Post by heavyhitterokra on Jun 16, 2020 2:52:05 GMT -6
It's not too much trouble to care for until it starts producing pods. From that point on, it's an everyday job just to keep up with it. I try to schedule it to where I am not harvesting the entire garden every time. It's much more manageable if I can pick through half or less of the rows each day. (Be aware that if you miss a day of picking during this schedule, you'll be needing to harvest these 'missed' pods and discard them at the next scheduled harvest.
Sometimes, because of funerals, sickness, or other unforeseen event, I end up tossing more pods than I harvest. Some of my harvests exceed 100 pounds daily, so that oftentimes means that I will be discarding more than 100 pounds of tough pods. (These make good hog feed, if you know anyone with hogs). Otherwise, they are pretty much just compost and lots of it.
Being how much of my field is for seed production, I'll be able to let a good portion of it start going to seed, once I've harvested enough okra to promote good branching. Okra is lazy; if you ever let a pod go to seed, the plant will just stop producing, so, you've got to trick it into thinking it is under heavy predator pressure, by harvesting the pods almost daily and by pruning quite a few of the lower leaves (not branches, just leaves).
Once it sees that its first few dozen pods are not going to make any seed, it will double and redouble its efforts to produce more and more pods, as the season progresses.
Post by Wendell D. on Jun 22, 2020 22:34:21 GMT -6
"Okra is lazy; if you ever let a pod go to seed, the plant will just stop producing, so, you've got to trick it into thinking it is under heavy predator pressure, by harvesting the pods almost daily and by pruning quite a few of the lower leaves (not branches, just leaves).
Once it sees that its first few dozen pods are not going to make any seed, it will double and redouble its efforts to produce more and more pods, as the season progresses."
That right there is great info to learn!
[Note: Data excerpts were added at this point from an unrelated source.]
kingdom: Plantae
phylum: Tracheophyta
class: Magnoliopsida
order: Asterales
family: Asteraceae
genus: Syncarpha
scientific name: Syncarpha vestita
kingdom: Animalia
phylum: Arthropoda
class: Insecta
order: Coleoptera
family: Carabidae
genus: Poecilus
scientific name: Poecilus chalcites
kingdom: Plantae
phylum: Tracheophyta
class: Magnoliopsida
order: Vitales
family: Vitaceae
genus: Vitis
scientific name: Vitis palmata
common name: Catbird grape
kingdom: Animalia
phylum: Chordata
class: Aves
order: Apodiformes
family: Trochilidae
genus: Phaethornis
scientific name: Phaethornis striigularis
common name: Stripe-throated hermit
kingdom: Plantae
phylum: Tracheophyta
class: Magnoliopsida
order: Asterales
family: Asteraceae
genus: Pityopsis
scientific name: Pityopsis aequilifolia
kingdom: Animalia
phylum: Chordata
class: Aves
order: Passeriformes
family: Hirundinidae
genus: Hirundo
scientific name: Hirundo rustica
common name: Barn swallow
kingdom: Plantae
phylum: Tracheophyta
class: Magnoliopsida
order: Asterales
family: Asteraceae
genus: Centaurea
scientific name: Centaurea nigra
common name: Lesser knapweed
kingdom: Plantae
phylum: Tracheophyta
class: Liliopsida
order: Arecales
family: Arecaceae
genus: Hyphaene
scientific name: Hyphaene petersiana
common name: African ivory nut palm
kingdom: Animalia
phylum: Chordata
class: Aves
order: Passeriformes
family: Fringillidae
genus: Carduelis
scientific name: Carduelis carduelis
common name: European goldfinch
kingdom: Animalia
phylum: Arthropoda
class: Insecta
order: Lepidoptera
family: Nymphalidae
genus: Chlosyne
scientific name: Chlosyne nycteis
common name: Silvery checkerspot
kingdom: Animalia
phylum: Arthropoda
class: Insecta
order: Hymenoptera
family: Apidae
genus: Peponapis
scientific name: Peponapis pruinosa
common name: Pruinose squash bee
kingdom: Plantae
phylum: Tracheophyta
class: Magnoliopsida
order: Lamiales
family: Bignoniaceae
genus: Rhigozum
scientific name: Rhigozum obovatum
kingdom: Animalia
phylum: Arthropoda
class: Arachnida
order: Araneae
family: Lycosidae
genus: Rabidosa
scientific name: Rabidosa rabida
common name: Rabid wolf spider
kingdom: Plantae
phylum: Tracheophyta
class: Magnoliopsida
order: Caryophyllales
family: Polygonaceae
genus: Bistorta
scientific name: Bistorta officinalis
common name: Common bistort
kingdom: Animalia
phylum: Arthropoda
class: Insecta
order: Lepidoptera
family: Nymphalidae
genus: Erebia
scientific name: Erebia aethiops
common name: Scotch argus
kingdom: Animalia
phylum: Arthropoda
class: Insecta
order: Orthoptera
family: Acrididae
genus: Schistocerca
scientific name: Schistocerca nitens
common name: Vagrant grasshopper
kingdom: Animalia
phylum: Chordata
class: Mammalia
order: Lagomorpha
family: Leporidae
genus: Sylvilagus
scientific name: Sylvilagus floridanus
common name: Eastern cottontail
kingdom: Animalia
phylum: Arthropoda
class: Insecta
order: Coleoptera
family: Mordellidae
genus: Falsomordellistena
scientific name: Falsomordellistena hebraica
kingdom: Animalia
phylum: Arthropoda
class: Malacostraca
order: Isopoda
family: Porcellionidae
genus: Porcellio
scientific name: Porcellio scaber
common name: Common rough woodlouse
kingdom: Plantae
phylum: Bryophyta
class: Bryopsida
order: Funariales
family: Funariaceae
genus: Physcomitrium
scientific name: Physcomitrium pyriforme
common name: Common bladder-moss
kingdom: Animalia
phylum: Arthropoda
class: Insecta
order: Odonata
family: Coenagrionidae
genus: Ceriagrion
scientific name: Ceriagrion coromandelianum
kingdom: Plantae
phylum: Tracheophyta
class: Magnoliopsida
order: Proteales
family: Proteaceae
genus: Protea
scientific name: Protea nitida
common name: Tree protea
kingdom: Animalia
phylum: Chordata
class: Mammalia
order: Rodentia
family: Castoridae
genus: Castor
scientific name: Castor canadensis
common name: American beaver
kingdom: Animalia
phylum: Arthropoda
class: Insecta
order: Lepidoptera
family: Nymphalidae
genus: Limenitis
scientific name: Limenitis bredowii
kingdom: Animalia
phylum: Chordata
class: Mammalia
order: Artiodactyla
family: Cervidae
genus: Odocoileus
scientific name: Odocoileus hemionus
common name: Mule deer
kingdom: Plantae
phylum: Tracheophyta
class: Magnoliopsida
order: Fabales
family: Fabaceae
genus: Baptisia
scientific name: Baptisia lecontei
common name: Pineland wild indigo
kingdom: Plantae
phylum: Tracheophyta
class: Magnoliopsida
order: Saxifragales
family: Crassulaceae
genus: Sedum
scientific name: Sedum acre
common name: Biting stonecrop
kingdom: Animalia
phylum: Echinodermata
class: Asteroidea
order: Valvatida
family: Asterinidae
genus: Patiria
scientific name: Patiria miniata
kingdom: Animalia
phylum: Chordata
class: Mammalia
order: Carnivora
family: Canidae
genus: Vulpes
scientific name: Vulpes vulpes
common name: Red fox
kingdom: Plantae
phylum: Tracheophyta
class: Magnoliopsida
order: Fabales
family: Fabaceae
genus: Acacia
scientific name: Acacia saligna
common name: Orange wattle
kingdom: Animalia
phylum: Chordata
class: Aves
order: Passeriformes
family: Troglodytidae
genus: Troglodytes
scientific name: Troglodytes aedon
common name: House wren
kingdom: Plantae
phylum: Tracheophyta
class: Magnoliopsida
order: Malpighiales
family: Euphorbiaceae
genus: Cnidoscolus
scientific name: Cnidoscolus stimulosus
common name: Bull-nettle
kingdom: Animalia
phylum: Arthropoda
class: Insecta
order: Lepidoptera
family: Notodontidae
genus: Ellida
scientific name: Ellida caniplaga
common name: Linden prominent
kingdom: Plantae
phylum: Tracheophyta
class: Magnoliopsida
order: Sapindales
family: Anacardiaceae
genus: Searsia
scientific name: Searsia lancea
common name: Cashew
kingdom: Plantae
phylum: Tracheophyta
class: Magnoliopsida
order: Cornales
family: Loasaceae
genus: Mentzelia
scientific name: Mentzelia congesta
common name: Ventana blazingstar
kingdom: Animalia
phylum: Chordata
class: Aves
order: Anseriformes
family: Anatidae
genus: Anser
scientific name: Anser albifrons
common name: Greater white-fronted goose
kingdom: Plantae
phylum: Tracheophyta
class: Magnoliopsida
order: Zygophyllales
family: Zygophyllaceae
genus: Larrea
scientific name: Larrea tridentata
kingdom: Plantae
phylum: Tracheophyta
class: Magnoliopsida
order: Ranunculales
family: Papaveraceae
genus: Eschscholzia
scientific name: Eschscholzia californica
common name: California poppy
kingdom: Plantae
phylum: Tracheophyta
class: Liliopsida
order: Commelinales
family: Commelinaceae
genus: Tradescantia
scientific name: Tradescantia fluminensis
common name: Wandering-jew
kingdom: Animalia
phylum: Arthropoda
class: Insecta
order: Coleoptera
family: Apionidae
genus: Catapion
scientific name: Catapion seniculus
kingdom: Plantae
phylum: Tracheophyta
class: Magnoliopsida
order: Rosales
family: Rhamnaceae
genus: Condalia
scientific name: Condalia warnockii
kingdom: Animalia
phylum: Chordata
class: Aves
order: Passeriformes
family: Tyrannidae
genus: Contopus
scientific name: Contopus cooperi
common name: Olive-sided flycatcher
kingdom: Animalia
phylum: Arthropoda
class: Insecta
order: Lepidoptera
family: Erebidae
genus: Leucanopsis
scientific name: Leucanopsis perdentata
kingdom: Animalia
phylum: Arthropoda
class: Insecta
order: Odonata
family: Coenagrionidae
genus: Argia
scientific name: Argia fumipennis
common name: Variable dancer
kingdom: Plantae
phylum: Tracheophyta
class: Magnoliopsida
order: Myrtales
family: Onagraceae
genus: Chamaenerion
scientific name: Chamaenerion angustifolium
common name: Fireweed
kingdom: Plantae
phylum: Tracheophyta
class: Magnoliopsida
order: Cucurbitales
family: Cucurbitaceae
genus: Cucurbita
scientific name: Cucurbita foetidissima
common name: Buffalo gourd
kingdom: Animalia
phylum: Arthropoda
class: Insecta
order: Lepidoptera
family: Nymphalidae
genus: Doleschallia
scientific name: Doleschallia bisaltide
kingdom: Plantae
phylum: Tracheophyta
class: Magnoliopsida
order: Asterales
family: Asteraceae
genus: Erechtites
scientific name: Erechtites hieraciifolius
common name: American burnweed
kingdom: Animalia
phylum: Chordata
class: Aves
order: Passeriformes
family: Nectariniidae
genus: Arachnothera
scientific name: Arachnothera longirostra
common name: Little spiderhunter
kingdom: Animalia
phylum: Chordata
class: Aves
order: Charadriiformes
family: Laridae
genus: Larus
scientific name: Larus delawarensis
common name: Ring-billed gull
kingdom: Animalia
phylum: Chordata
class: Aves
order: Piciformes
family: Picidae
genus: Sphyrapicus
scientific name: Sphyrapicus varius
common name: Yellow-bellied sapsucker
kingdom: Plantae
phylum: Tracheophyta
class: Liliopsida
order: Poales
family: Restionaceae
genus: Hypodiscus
Thank you for passing on you knowledge, Ron, from years of growing the okra.
I got my seed I ordered from you quickly, and thank you for the bonus seed.
Your paper towel germination method worked perfectlly. 100% germination.
Been getting so much rain in SW OK lately. 6 inches in last 6 days. Okra is planted and up and growing, though.
Post by heavyhitterokra on Jul 1, 2020 10:09:42 GMT -6
We haven't had any rain here in the Tahlequah area for a little over a month. The temperatures have been steadily in the 90s each day with unusually high winds. The Illinois River is running low, and the fishing here has been no good lately. If I didn't water my garden every evening, I think I'd be losing plants right now. Japanese Beetles and Flea Beetles are thick, and I saw my first squash bug this morning.
Count your blessings that you're still getting rain down in the Southwest part of the State.
I had a wholesale produce buyer come by this morning, looking for okra and tomatoes for sale. From what he was telling me, it doesn't sound like anyone in this part of the country has any fresh produce to sell. He said corn was going for $19.00 per bushel (about 40 to 50 cents per ear). Watermelons were going for $7.00 to $10.00 each, cantaloupes were selling for close to $5.00 each, okra and tomatoes are not available, and peppers are unheard of. He said even the berry producers got wiped out by the May 8th freeze. So it sounds like a person needs to thank their lucky stars if they end up with any kind of garden this year at all.
Thanks, for the update from down in the Lawton Area. It's always good to hear from other growers in the surrounding parts of the State. I'm really glad to hear someone has been getting rain. If everyone was in the same boat as we're in out here, things in the world of agriculture would be getting scary pretty fast.